弁護士さんは法的な手続にもちこみたがる。
法的手続で儲けている弁護士さんという職業からいえば、当たり前と言えばそのとおりの話で、ある一定の形にあてはめるのが好きな日本人の多くが、破産だからといって何十万円、何百万円を支払い、民事再生だからといって何百万円を何の疑問も感ぜずに支払うことになる。
ところが、破産でも民事再生でもなく事業を展開する術もあるのだ。僕が顧問契約をしている会社のほとんどがこれにあたる。弁護士さんがついている企業でも、むやみに一定の型にあてはめることはしない。
しかも債務者社長さんは、 ほとんど自分で債権者・銀行と交渉をするようになる。
僕の顧問契約先企業のほとんどが、僕に助言や判断の難しい部分のアドバイスを求めたりはするが債権者との交渉の中から学ぶべきものを学んでいき、対等に交渉できるくらいにまで成長する。もちろんこれに向かない経営者もいる。
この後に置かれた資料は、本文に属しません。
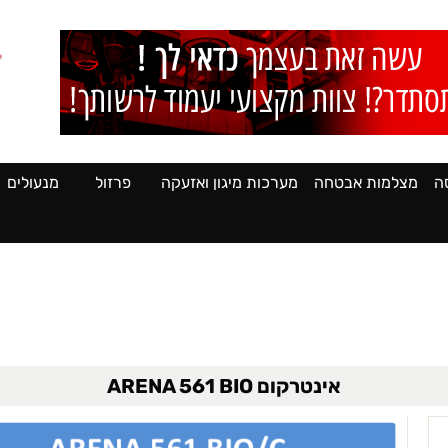
ה
מצלמות אבטחה
מערכות מיגון ואזעקה
פרזול
מנעולים
אינטרקום ARENA 561 BIO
破産にしてもすべての担保不動産を売却してから破産したほうのが得なのに、形にあてはめようとして、債務不履行だから即破産というきわめてまじめな判断をしてしまう。
じっさい、形に当てはめるほうが楽なのだ。
だから、社長さんの多くが、残念なことに、この「最大の経営危機」から何かを学ぼうとすることを避けようとする。その結果、失敗から学ぶことができずに本当の再起さえできなくなってしまう。
せっかくのチャンスなのに。
「最大の経営危機」から学ぶことが出来れば、それはその企業・社長にとって最大の強みになる。
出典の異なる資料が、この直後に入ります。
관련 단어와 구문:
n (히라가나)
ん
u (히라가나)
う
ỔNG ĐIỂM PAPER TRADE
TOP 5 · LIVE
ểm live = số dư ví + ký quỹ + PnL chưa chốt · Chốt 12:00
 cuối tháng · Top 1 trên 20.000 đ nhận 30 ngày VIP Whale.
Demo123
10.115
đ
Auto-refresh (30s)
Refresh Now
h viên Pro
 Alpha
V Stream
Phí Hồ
赤字補填資金を過大に借りていて返せなくなり「破産」しかすべのない企業があるのだけれど、ビジネス自体をその強みから再構築することで売上高営業利益率を黒字化した前年比の十倍以上にし、経費のほとんどを変動費にすることで再起させようとしている。
こんなケースは社長の決断と、そこから学ぶ力と意思がなければできない。
今の日本におこっている大災害も、そこから学ぼうとすること、学ぶことができれば再起し、より成長できるようにも思えるのだが・・・。
失敗から学ぶことはもっとも大切なことのひとつだ。